Al-Maliki was also responsible for alienating members of the Anbar Awakening movement, which was an essential component of routing al-Qaeda in Iraq (AQI) between 2006 and 2008. The movement, financed and sponsored by the US, was lead by Sunni tribal leaders who agreed to fight alongside American and Iraqi forces believing that would secure them among other benefits, a larger say in the political process in Baghdad. Maliki also agreed to integrate 80,000 Awakening members into the armed forces but later reneged on his promise that would have made the army far more representative of Iraq’s population and perhaps more willing to confront the Islamic State.
Al-Abadi’s chief goal will be to combat the advance of IS that now has control of areas of the country where there is a Sunni majority. Since the Iraqi army fled the advance of extremist fighters in June, it has been incapable of regaining any significant ground against the militants and so it seems that Baghdad will have to rely on the US aerial power that began targeting IS in August for the foreseeable future.

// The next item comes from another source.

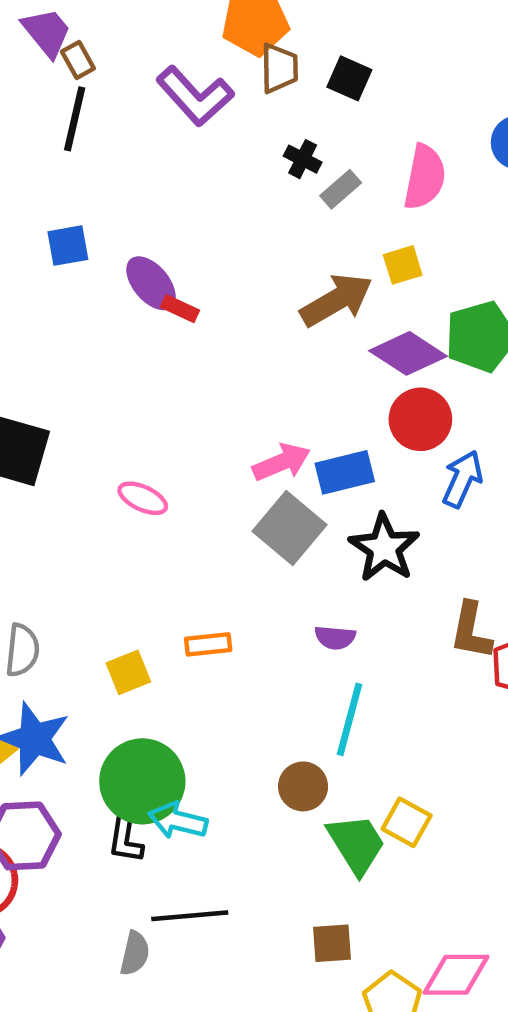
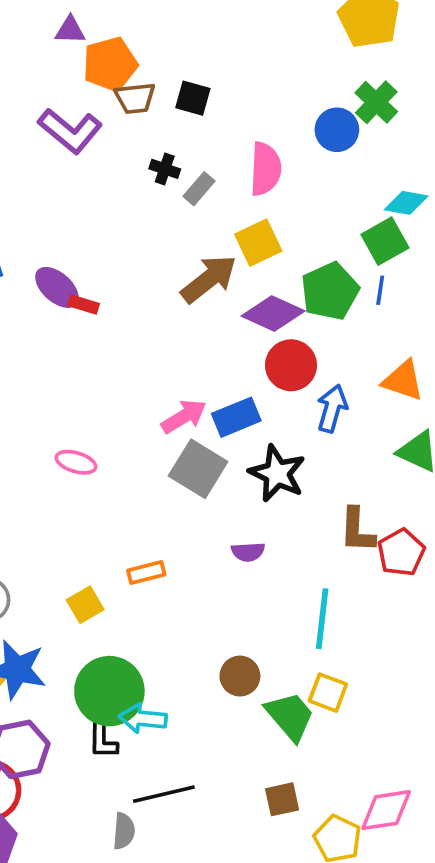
brown trapezoid: (279, 68) -> (135, 98), turned 93
yellow square: (403, 265) -> (258, 243), size x1.4
cyan line: (349, 719) -> (322, 619), moved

Attention must also be given to the Shi‘ite militias operating within the capital and in Iraq’s south. With support from Iran, some of these groups are well armed and can present a serious challenge to the authority of the central government as al-Maliki discovered during his time in office. Many Iraqi Shi‘ites were critical of al-Maliki were suspicious of his monopolization Iraq’s oil wealth and for not distributing revenue set aside for major infrastructure projects.
Apart from defeating militants, al-Abadi must make serious efforts toward national reconciliation and building an Iraq based on an inclusive polity. The oppression felt by Sunnis must be addressed and Sunni politicians taking part in the political process must not be threatened as they were under al-Maliki. Iraq’s Kurds want their share of the national budget, which was partially suspended by al-Maliki over oil disputes at the beginning of this year and then outright in March.

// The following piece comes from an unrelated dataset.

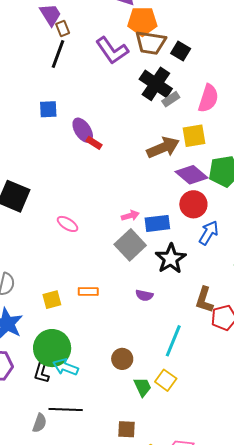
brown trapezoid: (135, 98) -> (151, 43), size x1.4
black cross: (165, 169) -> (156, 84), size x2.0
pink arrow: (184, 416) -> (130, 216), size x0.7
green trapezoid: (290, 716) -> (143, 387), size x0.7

The Kurds are also keen to negotiate with Baghdad over the disputed territories of northern Iraq. Complicating this matter however is the Kurdish takeover of most of the disputed land in the wake of the national army’s retreat and the attempted incursion into this territory by the Islamic State. This will likely make the Kurds unwilling to cede territory back to Baghdad.

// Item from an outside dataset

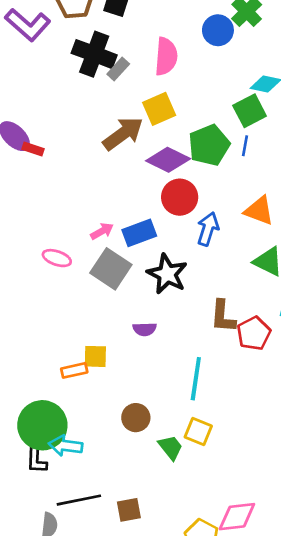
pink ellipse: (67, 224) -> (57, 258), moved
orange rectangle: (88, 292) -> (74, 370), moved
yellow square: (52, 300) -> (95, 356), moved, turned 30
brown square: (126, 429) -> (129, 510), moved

While al-Abadi’s accession as Prime Minister is a welcome step, it remains unclear if he will be able to build confidence in the central government and pave the way toward national reconciliation among Iraq’s ethnoconfessional groups. The damage authoritarianism has done to Iraq over the course of its existence is remarkable, but that does not mean that its effect is irreversible. Prior to the rise of the first Ba’ath regime in the early sixties, Iraqis of Kurdish, Turkmen Christian, Jewish Sunni and Shi‘ite backgrounds cooperated in a nationalist movement that had its roots in the 1920 Revolution that was ultimately sidelined by the Ba’ath. Before 2003, intermarriage between Kurds and Arabs and between other ethnoconfessional groups in Iraq were a common occurrence. It is estimated that in cities such as Baghdad forty percent of marriages were between Shi‘ites and Sunnis prior to 2003. Al-Abadi and other Iraqi lawmakers must now use these precedents to heal Iraq.